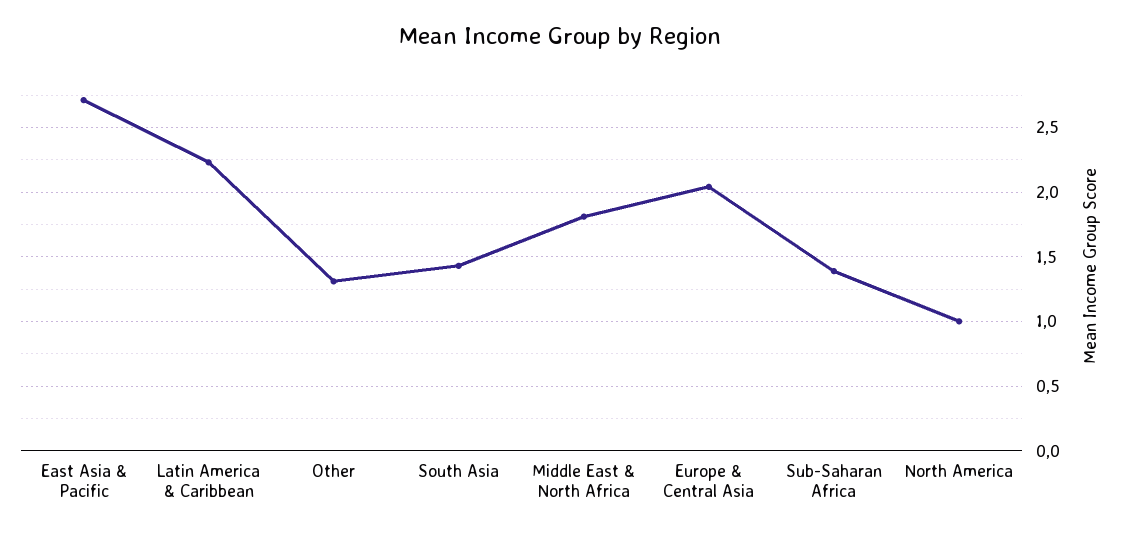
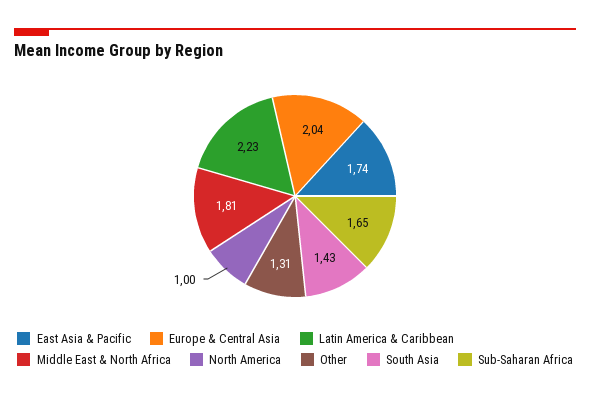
  {
-   "East Asia & Pacific": 2.7,
+   "East Asia & Pacific": 1.74,
    "Latin America & Caribbean": 2.23,
    "Other": 1.31,
    "South Asia": 1.43,
    "Middle East & North Africa": 1.81,
    "Europe & Central Asia": 2.04,
-   "Sub-Saharan Africa": 1.4,
+   "Sub-Saharan Africa": 1.65,
    "North America": 1
  }

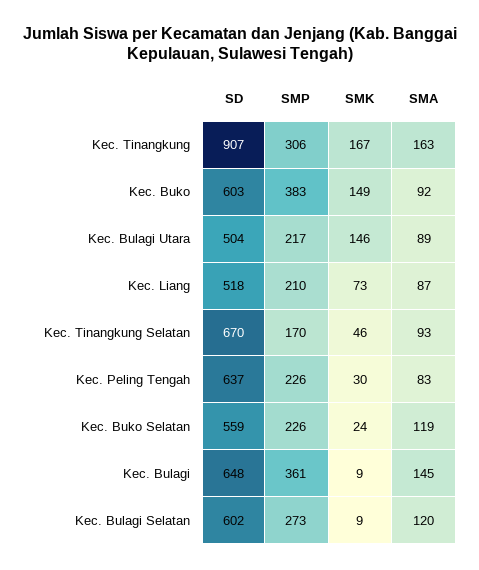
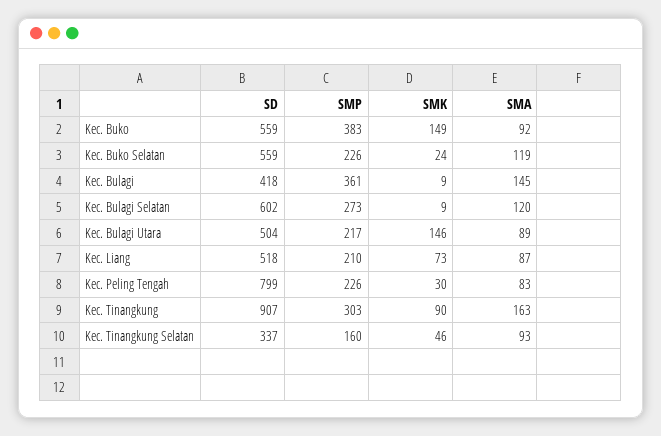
  {
    "SD": {
      "Kec. Tinangkung": 907,
-     "Kec. Buko": 603,
+     "Kec. Buko": 559,
      "Kec. Bulagi Utara": 504,
      "Kec. Liang": 518,
-     "Kec. Tinangkung Selatan": 670,
+     "Kec. Tinangkung Selatan": 337,
-     "Kec. Peling Tengah": 637,
+     "Kec. Peling Tengah": 799,
      "Kec. Buko Selatan": 559,
-     "Kec. Bulagi": 648,
+     "Kec. Bulagi": 418,
      "Kec. Bulagi Selatan": 602
    },
    "SMP": {
-     "Kec. Tinangkung": 306,
+     "Kec. Tinangkung": 303,
      "Kec. Buko": 383,
      "Kec. Bulagi Utara": 217,
      "Kec. Liang": 210,
-     "Kec. Tinangkung Selatan": 170,
+     "Kec. Tinangkung Selatan": 160,
      "Kec. Peling Tengah": 226,
      "Kec. Buko Selatan": 226,
      "Kec. Bulagi": 361,
      "Kec. Bulagi Selatan": 273
    },
    "SMK": {
-     "Kec. Tinangkung": 167,
+     "Kec. Tinangkung": 90,
      "Kec. Buko": 149,
      "Kec. Bulagi Utara": 146,
      "Kec. Liang": 73,
      "Kec. Tinangkung Selatan": 46,
      "Kec. Peling Tengah": 30,
      "Kec. Buko Selatan": 24,
      "Kec. Bulagi": 9,
      "Kec. Bulagi Selatan": 9
    },
    "SMA": {
      "Kec. Tinangkung": 163,
      "Kec. Buko": 92,
      "Kec. Bulagi Utara": 89,
      "Kec. Liang": 87,
      "Kec. Tinangkung Selatan": 93,
      "Kec. Peling Tengah": 83,
      "Kec. Buko Selatan": 119,
      "Kec. Bulagi": 145,
      "Kec. Bulagi Selatan": 120
    }
  }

--

◆ **Brief**
Each record should appear again exactly as it stands, with no picture included.

◆ **Solution to this problem**
  {
-   "East Asia & Pacific": 2.7,
+   "East Asia & Pacific": 1.74,
    "Latin America & Caribbean": 2.23,
    "Other": 1.31,
    "South Asia": 1.43,
    "Middle East & North Africa": 1.81,
    "Europe & Central Asia": 2.04,
-   "Sub-Saharan Africa": 1.4,
+   "Sub-Saharan Africa": 1.65,
    "North America": 1
  }

  {
    "SD": {
      "Kec. Tinangkung": 907,
-     "Kec. Buko": 603,
+     "Kec. Buko": 559,
      "Kec. Bulagi Utara": 504,
      "Kec. Liang": 518,
-     "Kec. Tinangkung Selatan": 670,
+     "Kec. Tinangkung Selatan": 337,
-     "Kec. Peling Tengah": 637,
+     "Kec. Peling Tengah": 799,
      "Kec. Buko Selatan": 559,
-     "Kec. Bulagi": 648,
+     "Kec. Bulagi": 418,
      "Kec. Bulagi Selatan": 602
    },
    "SMP": {
-     "Kec. Tinangkung": 306,
+     "Kec. Tinangkung": 303,
      "Kec. Buko": 383,
      "Kec. Bulagi Utara": 217,
      "Kec. Liang": 210,
-     "Kec. Tinangkung Selatan": 170,
+     "Kec. Tinangkung Selatan": 160,
      "Kec. Peling Tengah": 226,
      "Kec. Buko Selatan": 226,
      "Kec. Bulagi": 361,
      "Kec. Bulagi Selatan": 273
    },
    "SMK": {
-     "Kec. Tinangkung": 167,
+     "Kec. Tinangkung": 90,
      "Kec. Buko": 149,
      "Kec. Bulagi Utara": 146,
      "Kec. Liang": 73,
      "Kec. Tinangkung Selatan": 46,
      "Kec. Peling Tengah": 30,
      "Kec. Buko Selatan": 24,
      "Kec. Bulagi": 9,
      "Kec. Bulagi Selatan": 9
    },
    "SMA": {
      "Kec. Tinangkung": 163,
      "Kec. Buko": 92,
      "Kec. Bulagi Utara": 89,
      "Kec. Liang": 87,
      "Kec. Tinangkung Selatan": 93,
      "Kec. Peling Tengah": 83,
      "Kec. Buko Selatan": 119,
      "Kec. Bulagi": 145,
      "Kec. Bulagi Selatan": 120
    }
  }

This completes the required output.